The headlines focused on the fact that GE, a big industrial conglomerate, is beginning to sell off its $500 billion finance arm in small chunks. This week it put a $40 billion portfolio of corporate loans up for sale. But not all of GE Capital will end up on the block: GE is keeping the $90 billion division that finances purchases of medical equipment, power-generation gear and aeroplanes, or leases them to users. In part, that is because those fields are critical to GE: it makes all or part of the products being financed or leased. But it is also because the financing of old-fashioned capital goods is a booming business.
The gear GE sells is expensive; would-be buyers often lack the capital to buy it outright.
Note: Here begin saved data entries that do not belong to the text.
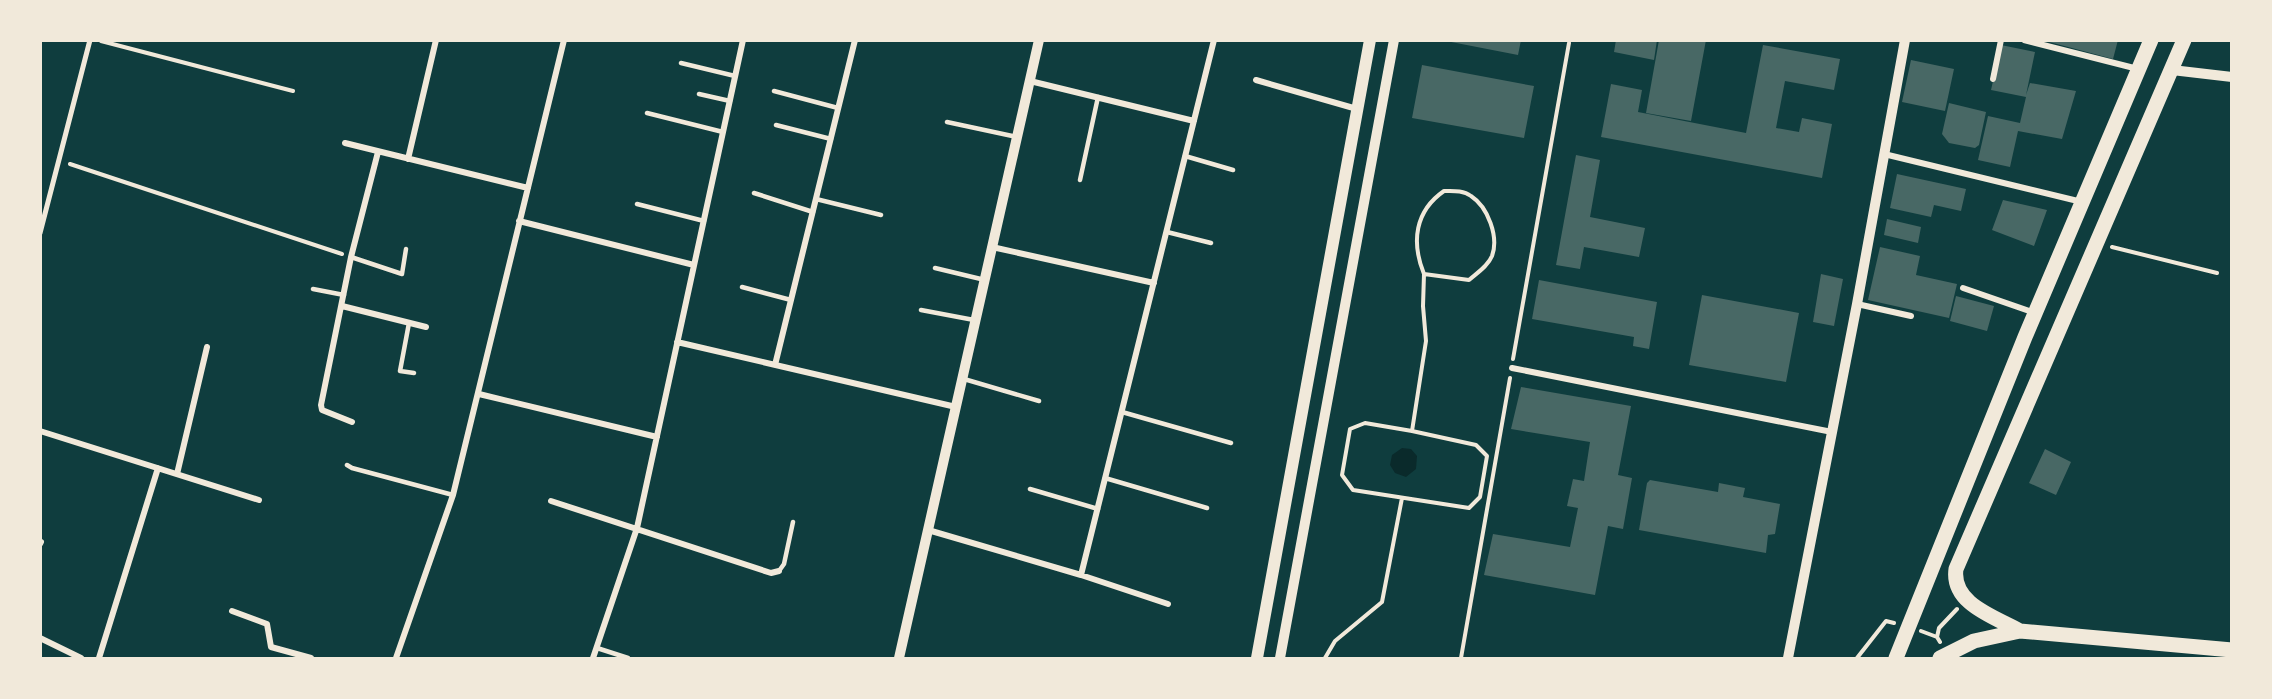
<svg xmlns="http://www.w3.org/2000/svg" width="2272" height="699" font-family="'Open Sans',sans-serif">
	<rect width="100%" height="100%" fill="#0f3d3e"/>
	<path fill="#0a2a2b" d="M1402 448 1411 449 1417 456 1416 469 1406 477 1395 473 1390 465 1392 455Z"/>
	<path fill="#486865" d="M1441 40H1521L1518 55Z
		M1616 40H1657L1654 60 1614 52Z
		M1659 40H1706L1691 121 1646 113Z
		M2042 40H2118L2113 59Z
		M1763 45 1840 59 1834 90 1785 81 1776 128 1799 132 1802 118 1832 124 1822 178 1601 137 1611 84 1642 90 1638 112 1746 133Z
		M2001 45 2035 52 2026 95 2030 83 2076 91 2062 139 2018 131 2010 167 1978 160 1988 116 2020 123 2026 97 1991 90Z
		M1911 60 1954 69 1945 111 1902 102Z
		M1422 65 1534 86 1524 138 1412 118Z
		M1949 103 1986 112 1979 145 1975 148 1949 143 1942 134Z
		M1576 155 1600 160 1590 217 1645 228 1639 257 1584 247 1580 269 1556 265Z
		M1897 174 1966 189 1961 211 1934 205 1931 217 1890 208Z
		M2003 200 2047 210 2034 246 1992 230Z
		M1887 219 1921 227 1918 243 1884 235Z
		M1880 247 1920 256 1916 275 1957 284 1949 318 1868 300Z
		M1821 274 1843 279 1834 326 1813 322Z
		M1539 280 1657 302 1649 349 1633 346 1634 337 1532 319Z
		M1702 295 1799 313 1786 382 1689 365Z
		M1956 296 1994 306 1987 331 1950 321Z
		M1521 387 1631 406 1618 475 1632 478 1623 529 1608 526 1595 595 1484 575 1493 534 1570 547 1578 508 1567 506 1573 479 1584 481 1590 442 1511 429Z
		M2045 449 2071 462 2056 495 2029 483Z
		M1650 480 1718 492 1719 483 1745 488 1743 497 1780 504 1775 534 1768 535 1766 553 1639 530 1647 483Z"/>
	<g fill="none" stroke-linecap="round" stroke-linejoin="round">
		<path stroke="#f1e9da" stroke-width="4" d="M101 41 293 91
			M70 164 342 254
			M1444 191C1453 191 1463 190 1471 196 1488 207 1499 237 1492 256 1488 266 1477 273 1469 280L1424 274C1411 242 1415 211 1444 191Z
			M2112 247 2217 273
			M1513 359 1569 43
			M1412 431 1365 423 1350 429 1342 475 1353 490 1469 508 1480 497 1487 456 1476 445 1412 431 1426 341 1423 306 1424 274
			M1921 631 1937 637 1940 642
			M1937 637 1939 628 1957 609
			M1325 658 1335 641 1382 602 1402 498
			M1461 658 1510 378
			M1857 658 1886 621 1894 623"/>
		<path stroke="#f1e9da" stroke-width="4.5" d="M681 63 735 76
			M774 91 838 108
			M699 94 730 101
			M647 113 723 132
			M947 122 1017 137
			M776 125 831 139
			M1185 156 1233 170
			M1080 180 1098 97
			M754 193 813 212
			M816 199 881 215
			M637 204 704 221
			M1167 232 1211 243
			M351 257 402 274 406 249
			M935 268 985 280
			M742 287 791 300
			M313 289 344 295
			M921 310 974 320
			M409 323 400 371 414 373
			M964 379 1039 401
			M1122 412 1231 443
			M347 465 352 468 453 495
			M1105 478 1207 508
			M1030 489 1098 509
			M779 571 784 564 793 522
			M597 648 628 658"/>
		<path stroke="#f1e9da" stroke-width="5" d="M40 233 90 40"/>
		<path stroke="#f1e9da" stroke-width="6" d="M2024 40 2138 69
			M1993 79 2001 40
			M1256 80 1357 109
			M1030 81 1194 121
			M345 143 528 188
			M1884 154 2082 202
			M408 159 436 40
			M519 221 694 265
			M992 247 1154 283
			M1963 288 2035 313
			M1857 304 1911 316
			M342 306 426 327
			M677 342 956 407
			M775 365 855 40
			M1512 368 1832 432
			M479 394 657 437
			M352 422 322 410 321 405 351 257 378 152
			M40 431 259 500
			M177 474 207 347
			M551 501 771 573 779 571
			M928 530 1081 575 1168 604
			M40 544 41 542
			M1081 575 1214 40
			M232 611 267 624 271 647 311 658
			M40 638 81 658
			M99 658 158 468
			M396 658 453 495 564 40
			M593 658 637 528 743 40"/>
		<path stroke="#f1e9da" stroke-width="10" d="M2172 70 2232 77
			M899 658 1039 40
			M1280 658 1394 40
			M1788 658 1857 304 1905 40"/>
		<path stroke="#f1e9da" stroke-width="12" d="M1257 658 1370 40"/>
		<path stroke="#f1e9da" stroke-width="15" d="M2020 631C1995 617 1951 604 1956 569L2184 40
			M1896 658 2025 337 2151 40
			M1940 658 1974 641 2020 631 2232 650"/>
	</g>
	<rect width="2272" height="699" fill="none" stroke="#f1e9da" stroke-width="84"/>
</svg>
For GE, therefore, the financial engineering that underpins the use of its wares is as important as the mechanical engineering that created them. Many hospitals, for instance, do not buy expensive scanners from GE, but lease them instead. When it develops improved versions, it helps the hospitals swap the new generation for the old, by passing the outmoded gear to another, thriftier institution, and so on down a long chain. By the same token, the sale of a plane that appears to be from Boeing to an airline may in fact be a sale to GE and a lease to the airline. In 85% of these cases, the plane will have engines made by GE or a joint venture.
Manufacturers have financed purchases of their own products for a long time, with mixed results. General Motors started its own finance operation, General Motors Acceptance Corporation (GMAC), in 1919, which helped it to expand its customer base and thus boosted its profits for decades. Eventually, and disastrously, GMAC expanded into mortgages. Just before the crisis, GM sold half of GMAC to raise money. Its subsequent collapse and nationalisation contributed to GM’s own bankruptcy in 2009.
Yet in 2010, shortly after GM had emerged from bankruptcy and while it was still under government control, it spent $3.5 billion in cash—a vast amount given its straitened circumstances—to purchase AmeriCredit, a Texan subprime auto lender. The company has since been renamed GM Financial. Its assets have grown from $11 billion to $49 billion in five years, an astonishing rate for a financial institution in recent years. China, where car-buyers are beginning to rely more on credit instead of buying with cash, is one area where it is growing fast.
Toyota continues to own a bank in America to help customers finance car purchases. BMW does as well. Car loans, after all, proved much more resilient during the crash than other forms of credit. For companies that do not have such financing arms, often because they use all the capital they can raise cheaply in their core business, a relationship with a finance firm is vital. This is all the more true, says Vincent Caintic of Macquarie, a bank, as ever stricter regulation makes it increasingly expensive for banks to offer car loans and the like.
Element Financial, a Canadian firm, has carved out a lucrative niche financing specific items, such as the railcars produced by Trinity Industries, an American conglomerate, and the small diggers made by Bobcat, part of a South Korean one. It went public in 2011 and its shares are up fourfold since (see chart). Over the same period, the S&P index of North American firms in financial services has not even doubled.